Tesla fired hundreds of its workers earlier this week, including factory workers, engineers, and managers, even as the company is struggling amid the crucial stages of the ramp-up of Model 3 production.
Does the firing mean that Tesla is in trouble, and should Model 3 customers start to expect massive delays for the arrival of their preordered electric sedans?
Tesla Fires Hundreds Of Workers, But No Layoffs
Earlier this month, reports revealed that Tesla was only able to produce only 260 units of the Model 3 electric sedan in the third quarter. The low number was said to be caused by bottlenecks in production, but Tesla expressed confidence that it will be able to get Model 3 production back on track to about 5,000 units per week.
Knowing this, the news of the firing of hundreds of Tesla workers comes at an interesting time. Tesla, however, said that the dismissals were not layoffs, but rather the results of an annual review conducted across the company.

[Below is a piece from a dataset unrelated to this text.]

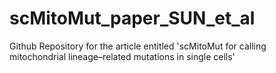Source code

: # scMitoMut_paper_SUN_et_al

Github Repository for the article entitled 'scMitoMut for calling mitochondrial lineage–related mutations in single cells'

A Tesla spokesman said that for the performance reviews, some workers received bonuses and promotions, but some workers were also let go. The company, however, will look to hire replacements for most of the fired employees, which means that it is not downscaling its operations.
According to Mercury News, which was the first to report the dismissals, fired workers received little to no warning, with the total number of affected employees numbering about 400 to 700. A spokesman for Tesla said that most of the dismissed workers were in administrative and sales positions, and that the moves mostly boosted worker morale as high-performing employees were rewarded. However, anonymous sources told Mercury News that the firings lowered morale across many departments.
Tesla Still In Trouble
Tesla has gone all-in on the Model 3, making moves such as targeting to raise $1.5 billion to support the electric sedan's production. Tesla released the first batch of Model 3 vehicles to the first 30 customers in July, but the manufacturing process for the electric sedan has apparently not developed as smoothly as the company would have wanted it to.
The decision to fire what appear to be low-performing workers and the likely plan to replace them with high-performing ones may be part of Tesla's plans to improve the ramp-up of Model 3 production. However, the company has a long way to go before it addresses the massive waiting list of 450,000 customers, so Tesla will likely have to do more than this.